Hospital bed availability in Arizona low due to coronavirus

Health officials in Arizona reported 7,748 new confirmed cases of the coronavirus on Dec. 21 and one new death.

The figures bring the total number of cases to 461,345 since the pandemic began and 7,792 deaths, according to the Arizona Department of Health Services.

The number of infections is thought to be far higher than reported because many people have not been tested, and studies suggest people can be infected with the virus without feeling sick.

Coronavirus in Arizona: Latest case numbers

COVID-19-related hospitalizations continue to surpass what Arizona saw during the summer surge with 3,925 hospitalizations reported as of Monday. Only 8% of all hospital beds and ICU beds were available and not in use.

Several healthcare organizations urged Gov. Doug Ducey last week to implement stricter measures to control the spread of the coronavirus as vaccines are being distributed mostly to frontline workers and amid holiday celebrations.

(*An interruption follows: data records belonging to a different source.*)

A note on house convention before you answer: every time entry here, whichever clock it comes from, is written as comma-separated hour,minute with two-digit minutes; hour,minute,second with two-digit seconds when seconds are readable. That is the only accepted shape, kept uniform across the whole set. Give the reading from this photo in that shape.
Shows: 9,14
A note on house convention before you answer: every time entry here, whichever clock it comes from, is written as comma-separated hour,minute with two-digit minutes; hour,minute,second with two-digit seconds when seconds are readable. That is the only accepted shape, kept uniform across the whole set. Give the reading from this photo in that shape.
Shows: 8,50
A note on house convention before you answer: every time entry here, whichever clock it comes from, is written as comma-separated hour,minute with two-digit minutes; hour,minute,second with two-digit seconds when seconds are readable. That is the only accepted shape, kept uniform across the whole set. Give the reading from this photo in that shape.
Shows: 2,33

Among the requests are to close bars and nightclubs, limit restaurants to outside dining and take-out service, implement a statewide enforceable mask mandate and limit public gatherings to 25 people.

"The healthcare system is overwhelmed and on the brink of considering the need to implement crisis standards of care," the letter read. "We also face the reality that we will likely run out of available staff to care for patients who need our help."

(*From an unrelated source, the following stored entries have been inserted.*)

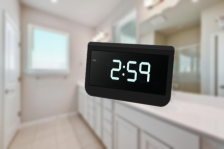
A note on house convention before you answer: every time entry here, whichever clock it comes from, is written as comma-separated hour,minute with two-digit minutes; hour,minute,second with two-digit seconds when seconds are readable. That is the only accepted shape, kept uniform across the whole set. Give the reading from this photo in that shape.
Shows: 2,59
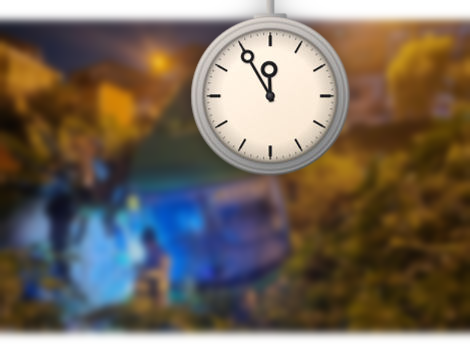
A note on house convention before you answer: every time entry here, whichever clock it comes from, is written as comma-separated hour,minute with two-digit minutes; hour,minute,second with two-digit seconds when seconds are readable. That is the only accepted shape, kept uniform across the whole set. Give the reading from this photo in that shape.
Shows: 11,55
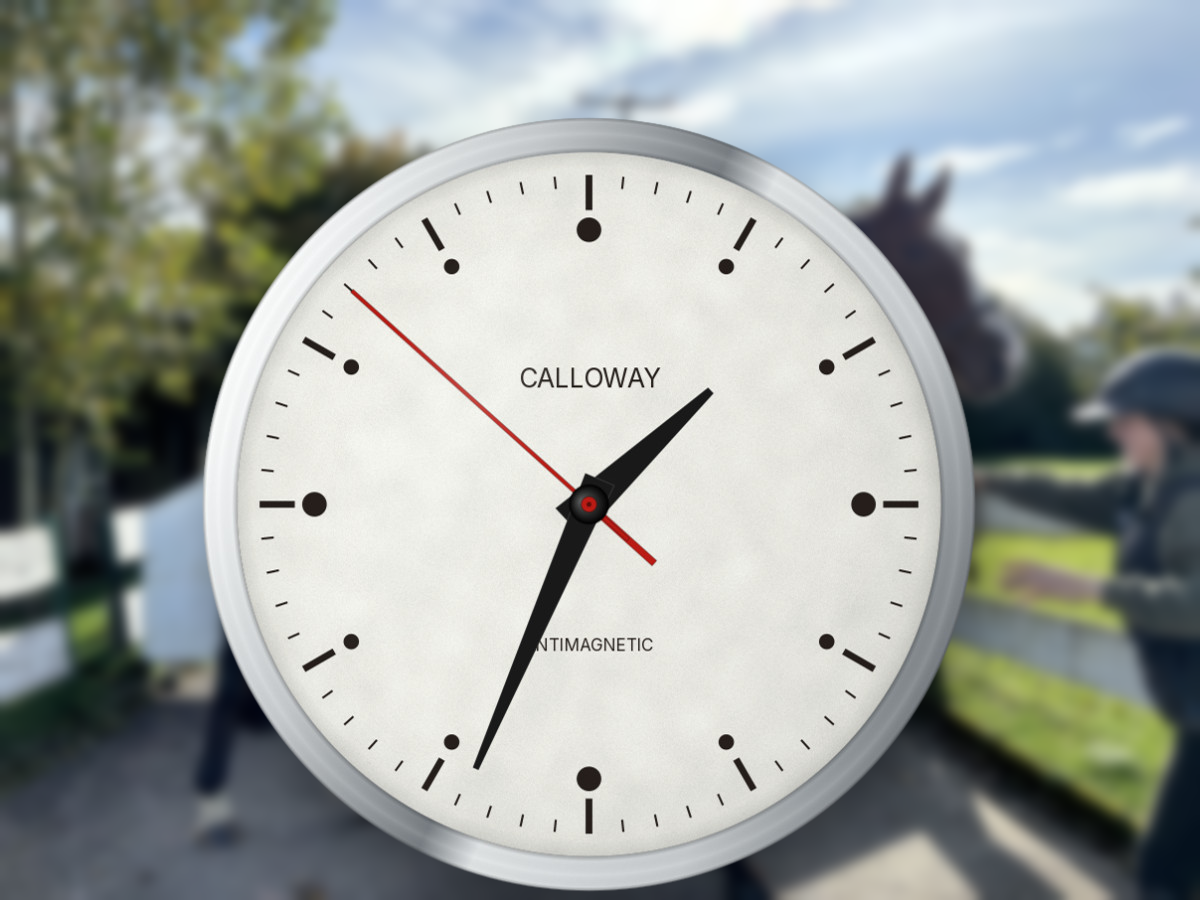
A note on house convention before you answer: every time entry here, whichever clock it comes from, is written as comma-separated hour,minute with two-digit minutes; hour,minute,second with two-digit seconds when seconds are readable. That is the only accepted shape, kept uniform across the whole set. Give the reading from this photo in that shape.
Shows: 1,33,52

MAP: Arizona Coronavirus cases by zip code

The Arizona Hospital and Healthcare Association, the Arizona Public Health Association, the Maricopa County Medical Society, the Arizona Medical Association, the Arizona Organization of Nurse Leaders and the Arizona Osteopathic Medical Association signed the letter.

MORE: Local hospitals having a hard time with ICU bed capacity and staffing amid new COVID-19 surge


In order to protect yourself from a possible infection, the CDC recommends: 

  • Avoid close contact with people who are sick.
  • Avoid touching your eyes, nose, and mouth.
  • Stay home when you are sick.
  • Cover your cough or sneeze with a tissue, then throw the tissue in the trash.
  • Clean and disinfect frequently touched objects and surfaces using a regular household cleaning spray or wipe.
  • Cover your mouth and nose with a cloth face cover when around others
  • Wash your hands often with soap and water for at least 20 seconds, especially after going to the bathroom; before eating; and after blowing your nose, coughing, or sneezing.